■ **Description of the task**
In the critique of "The Princess and the Frog" below, how many jobs does the main character, Tianna, work?

Monday, May 24, 2010

The Princess and the Frog: A Critique

Darby was lucky enough to receive “The Princess and the Frog” from her Gran this last weekend. She was so, so excited and wants to watch it every waking hour. I didn’t really know anything about the movie except that it is Disney’s first black princess and that it supposedly is such a breakthrough movie. Have you seen it?

Well, I beg to differ when it comes to the movie breaking through stereotypes. I thought it was a black princess, but it is not. The main character, Tianna, is a lower-class girl working two jobs (for white people) to try and make a better life for herself. Yeah, what a break through. Then, she tries to buy a building, but is denied because she is black (I think; I wasn’t really paying tons of attention at that point because I was cooking dinner). Then, our black heroine is turned into a frog via voo doo black magic. Hmmmm. So, our black “princess” is actually a green frog for almost the entire film. She makes gumbo (Forest Gump, anyone?) and falls in love with her latino frog prince and the two of them dupe a few white bayou yokels and what I’m getting at is that I don’t really see a lot of breaking through. She doesn’t even become a princess until she marries the prince and then a Mammyish character says, “It’s gon’ be good!” Come on people. It is a really great movie and lots of fun to watch, all I’m saying is that it wasn’t the class-crossing event it claimed to be.

■ **Source information**

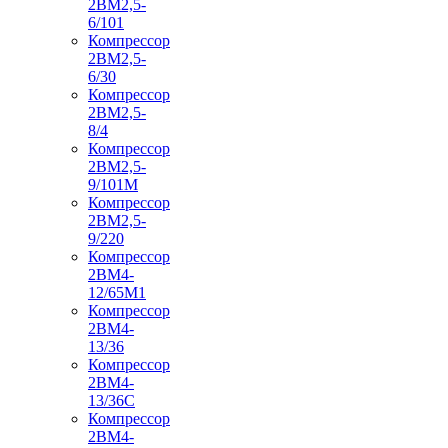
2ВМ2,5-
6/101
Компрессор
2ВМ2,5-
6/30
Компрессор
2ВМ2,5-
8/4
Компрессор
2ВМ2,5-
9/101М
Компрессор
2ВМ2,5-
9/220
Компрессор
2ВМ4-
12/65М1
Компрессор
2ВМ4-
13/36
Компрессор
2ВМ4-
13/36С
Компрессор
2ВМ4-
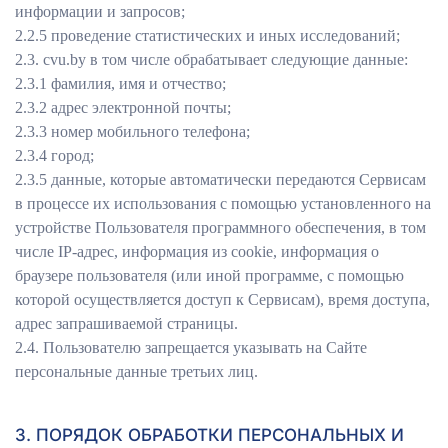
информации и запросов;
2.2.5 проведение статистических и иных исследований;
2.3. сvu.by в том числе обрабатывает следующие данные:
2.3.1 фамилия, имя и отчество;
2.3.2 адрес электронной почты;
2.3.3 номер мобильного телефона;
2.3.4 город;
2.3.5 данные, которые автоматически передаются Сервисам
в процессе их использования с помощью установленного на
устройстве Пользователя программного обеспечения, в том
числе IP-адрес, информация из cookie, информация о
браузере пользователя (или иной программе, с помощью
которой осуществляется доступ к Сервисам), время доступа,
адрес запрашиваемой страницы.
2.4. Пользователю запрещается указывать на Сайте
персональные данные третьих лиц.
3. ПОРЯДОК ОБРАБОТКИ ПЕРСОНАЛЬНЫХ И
==
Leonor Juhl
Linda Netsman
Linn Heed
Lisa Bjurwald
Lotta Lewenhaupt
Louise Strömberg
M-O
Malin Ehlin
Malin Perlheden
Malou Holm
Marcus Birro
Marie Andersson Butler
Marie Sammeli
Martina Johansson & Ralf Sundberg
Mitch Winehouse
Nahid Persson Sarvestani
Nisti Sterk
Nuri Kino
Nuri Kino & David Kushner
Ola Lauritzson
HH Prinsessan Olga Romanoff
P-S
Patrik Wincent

■ **Result**
Two jobs.